Earlier commentary shared by David Levine, principal with Groom Law Group, provides some helpful context for understanding the potential impact of the new executive order.

As Levine explains, the DOL’s Field Assistance Bulletin 2018-01 (issued under the Trump Administration) puts a new spin on the earlier and more legally significant Interpretive Bulletin 2016-01, in which the Obama Administration directed the DOL to operate under the assumption that proxy voting and shareholder engagement can be consistent with a fiduciary’s obligation under ERISA.

The new Trump-inspired spin, in essence, says that the DOL primarily characterized proxy voting and shareholder activism activities as permissible under ERISA because they typically do not involve a significant expenditure of funds, Levine explains. In other words, with President Trump in charge, the DOL now operates under the assumption that it is not always appropriate for retirement plan fiduciaries to routinely incur significant expenses and to engage in direct negotiations with the board or management of publicly held companies with respect to which the plan is just one of many investors.

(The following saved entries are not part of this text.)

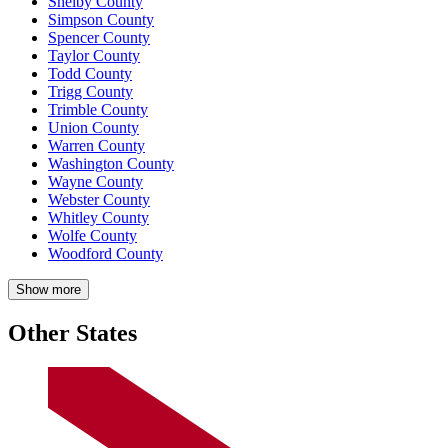
Shelby County
Simpson County
Spencer County
Taylor County
Todd County
Trigg County
Trimble County
Union County
Warren County
Washington County
Wayne County
Webster County
Whitley County
Wolfe County
Woodford County
Show more
Other States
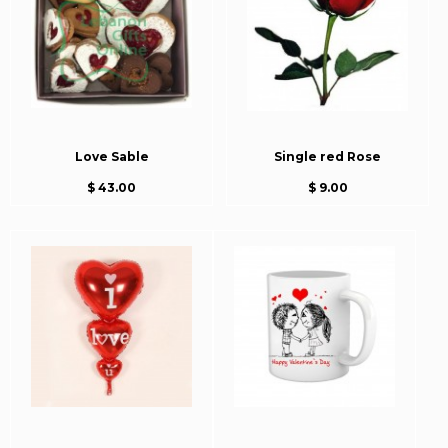
Love Sable
Single red Rose
$ 43.00
$ 9.00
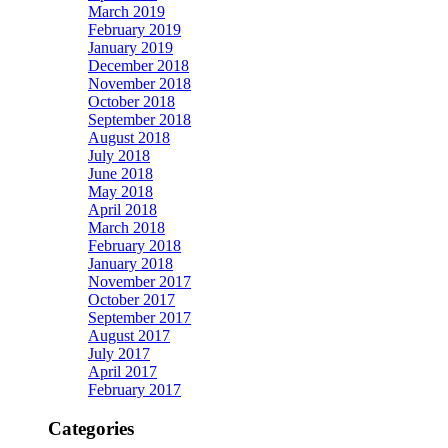
March 2019
February 2019
January 2019
December 2018
November 2018
October 2018
September 2018
August 2018
July 2018
June 2018
May 2018
April 2018
March 2018
February 2018
January 2018
November 2017
October 2017
September 2017
August 2017
July 2017
April 2017
February 2017
Categories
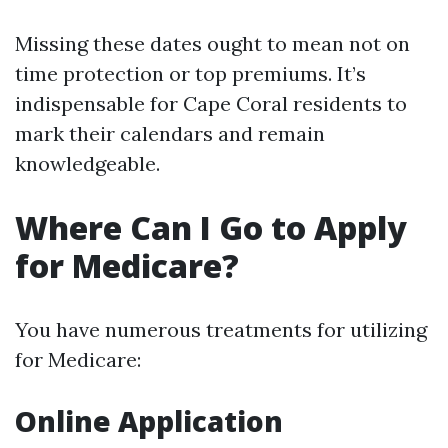
Missing these dates ought to mean not on
time protection or top premiums. It’s
indispensable for Cape Coral residents to
mark their calendars and remain
knowledgeable.
Where Can I Go to Apply
for Medicare?
You have numerous treatments for utilizing
for Medicare:
Online Application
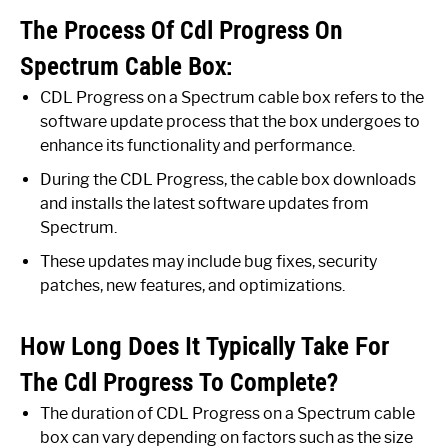
The Process Of Cdl Progress On
Spectrum Cable Box:
CDL Progress on a Spectrum cable box refers to the
software update process that the box undergoes to
enhance its functionality and performance.
During the CDL Progress, the cable box downloads
and installs the latest software updates from
Spectrum.
These updates may include bug fixes, security
patches, new features, and optimizations.
How Long Does It Typically Take For
The Cdl Progress To Complete?
The duration of CDL Progress on a Spectrum cable
box can vary depending on factors such as the size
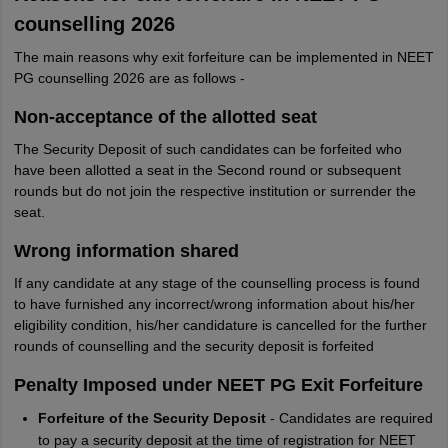
counselling 2026
The main reasons why exit forfeiture can be implemented in NEET
PG counselling 2026 are as follows -
Non-acceptance of the allotted seat
The Security Deposit of such candidates can be forfeited who
have been allotted a seat in the Second round or subsequent
rounds but do not join the respective institution or surrender the
seat.
Wrong information shared
If any candidate at any stage of the counselling process is found
to have furnished any incorrect/wrong information about his/her
eligibility condition, his/her candidature is cancelled for the further
rounds of counselling and the security deposit is forfeited
Penalty Imposed under NEET PG Exit Forfeiture
Forfeiture of the Security Deposit
- Candidates are required
to pay a security deposit at the time of registration for NEET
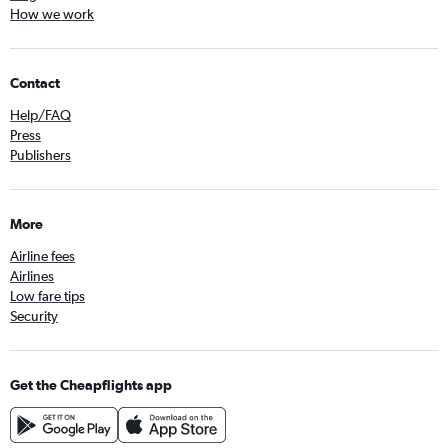
How we work
Contact
Help/FAQ
Press
Publishers
More
Airline fees
Airlines
Low fare tips
Security
Get the Cheapflights app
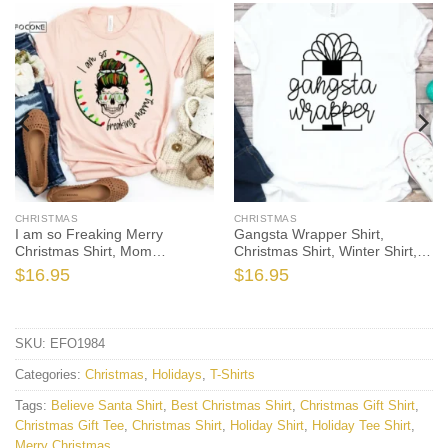
CHRISTMAS
CHRISTMAS
I am so Freaking Merry
Gangsta Wrapper Shirt,
Christmas Shirt, Mom
Christmas Shirt, Winter Shirt,
Christmas T-Shirt, Christmas
Holiday Bella Canvas Tee
$
16.95
$
16.95
TShirt, Winter Tshirt, Winter
Time Shirt, Christmas Gift
SKU:
EFO1984
Categories:
Christmas
,
Holidays
,
T-Shirts
Tags:
Believe Santa Shirt
,
Best Christmas Shirt
,
Christmas Gift Shirt
,
Christmas Gift Tee
,
Christmas Shirt
,
Holiday Shirt
,
Holiday Tee Shirt
,
Merry Christmas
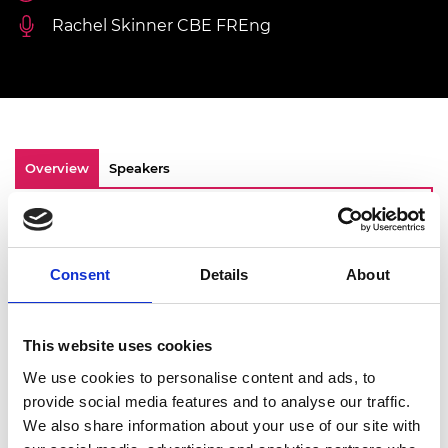
Rachel Skinner CBE FREng
Overview
Speakers
This year, the Academy marked International
Women in Engineering Day (INWED) with a
celebratory lunch, attended by senior
Consent
Details
About
industry leaders and early career engineers.
This year’s INWED overall theme is
Enhanced
by engineering ,
and our event was steered by
This website uses cookies
this with consideration of the Academy’s own
We use cookies to personalise content and ads, to
D&I theme on
Diversifying the power of
provide social media features and to analyse our traffic.
thought
.
We also share information about your use of our site with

Similarly, according to Levine, FAB 2018-01 states that another Obama-era Interpretive Bulletin (IB 2015-01) was not meant to imply that plan fiduciaries, including appointed investment managers, should routinely incur significant plan expenses to, for example, “fund advocacy, press, or mailing campaigns on shareholder resolutions, call special shareholder meetings, or initiate or actively sponsor proxy fights on environmental or social issues relating to such companies.”

Finally, Levine says, FAB 2018-01 uniquely cautions fiduciaries who believe there are special circumstances that warrant “routine or substantial” shareholder engagement expenditures to document an “analysis of the cost of the shareholder activity compared to the expected economic benefit (gain) over an appropriate investment horizon.”

“Thus, DOL has signaled that, as a matter of enforcement, it will require additional documentation regarding significant expenditures of plan assets for shareholder proxy voting activities,” Levine says.